- Records supplied -
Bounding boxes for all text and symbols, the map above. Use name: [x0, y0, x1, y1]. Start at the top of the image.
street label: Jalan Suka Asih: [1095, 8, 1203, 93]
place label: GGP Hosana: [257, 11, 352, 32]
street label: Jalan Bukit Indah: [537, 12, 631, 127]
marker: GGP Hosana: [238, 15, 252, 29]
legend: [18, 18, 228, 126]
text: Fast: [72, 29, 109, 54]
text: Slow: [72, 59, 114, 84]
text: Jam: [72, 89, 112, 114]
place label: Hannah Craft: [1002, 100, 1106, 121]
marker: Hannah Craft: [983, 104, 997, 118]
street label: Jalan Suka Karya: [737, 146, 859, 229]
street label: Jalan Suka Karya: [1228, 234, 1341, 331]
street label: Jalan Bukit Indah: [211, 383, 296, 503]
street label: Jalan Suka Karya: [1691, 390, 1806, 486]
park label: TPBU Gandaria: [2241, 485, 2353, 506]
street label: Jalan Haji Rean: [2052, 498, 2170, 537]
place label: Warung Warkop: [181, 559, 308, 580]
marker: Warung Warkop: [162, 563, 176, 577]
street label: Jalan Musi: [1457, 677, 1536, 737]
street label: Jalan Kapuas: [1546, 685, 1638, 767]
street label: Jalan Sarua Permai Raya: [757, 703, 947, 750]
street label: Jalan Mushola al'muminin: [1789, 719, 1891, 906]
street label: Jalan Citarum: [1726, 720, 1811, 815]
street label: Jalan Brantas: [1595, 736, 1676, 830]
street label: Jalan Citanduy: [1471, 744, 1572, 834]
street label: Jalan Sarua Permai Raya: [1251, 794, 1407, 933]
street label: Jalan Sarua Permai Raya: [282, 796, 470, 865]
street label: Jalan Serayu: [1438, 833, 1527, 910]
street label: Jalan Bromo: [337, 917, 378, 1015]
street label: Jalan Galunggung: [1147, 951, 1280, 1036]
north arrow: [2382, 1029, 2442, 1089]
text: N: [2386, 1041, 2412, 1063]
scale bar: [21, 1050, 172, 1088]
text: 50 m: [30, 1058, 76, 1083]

- Problem to work on -
Copy the material above verbatim.

- Exercise response -
Bounding boxes for all text and symbols, the map above. Use name: [x0, y0, x1, y1]. Start at the top of the image.
street label: Jalan Suka Asih: [1095, 8, 1203, 93]
place label: GGP Hosana: [257, 11, 352, 32]
street label: Jalan Bukit Indah: [537, 12, 631, 127]
marker: GGP Hosana: [238, 15, 252, 29]
legend: [18, 18, 228, 126]
text: Fast: [72, 29, 109, 54]
text: Slow: [72, 59, 114, 84]
text: Jam: [72, 89, 112, 114]
place label: Hannah Craft: [1002, 100, 1106, 121]
marker: Hannah Craft: [983, 104, 997, 118]
street label: Jalan Suka Karya: [737, 146, 859, 229]
street label: Jalan Suka Karya: [1228, 234, 1341, 331]
street label: Jalan Bukit Indah: [211, 383, 296, 503]
street label: Jalan Suka Karya: [1691, 390, 1806, 486]
park label: TPBU Gandaria: [2241, 485, 2353, 506]
street label: Jalan Haji Rean: [2052, 498, 2170, 537]
place label: Warung Warkop: [181, 559, 308, 580]
marker: Warung Warkop: [162, 563, 176, 577]
street label: Jalan Musi: [1457, 677, 1536, 737]
street label: Jalan Kapuas: [1546, 685, 1638, 767]
street label: Jalan Sarua Permai Raya: [757, 703, 947, 750]
street label: Jalan Mushola al'muminin: [1789, 719, 1891, 906]
street label: Jalan Citarum: [1726, 720, 1811, 815]
street label: Jalan Brantas: [1595, 736, 1676, 830]
street label: Jalan Citanduy: [1471, 744, 1572, 834]
street label: Jalan Sarua Permai Raya: [1251, 794, 1407, 933]
street label: Jalan Sarua Permai Raya: [282, 796, 470, 865]
street label: Jalan Serayu: [1438, 833, 1527, 910]
street label: Jalan Bromo: [337, 917, 378, 1015]
street label: Jalan Galunggung: [1147, 951, 1280, 1036]
north arrow: [2382, 1029, 2442, 1089]
text: N: [2386, 1041, 2412, 1063]
scale bar: [21, 1050, 172, 1088]
text: 50 m: [30, 1058, 76, 1083]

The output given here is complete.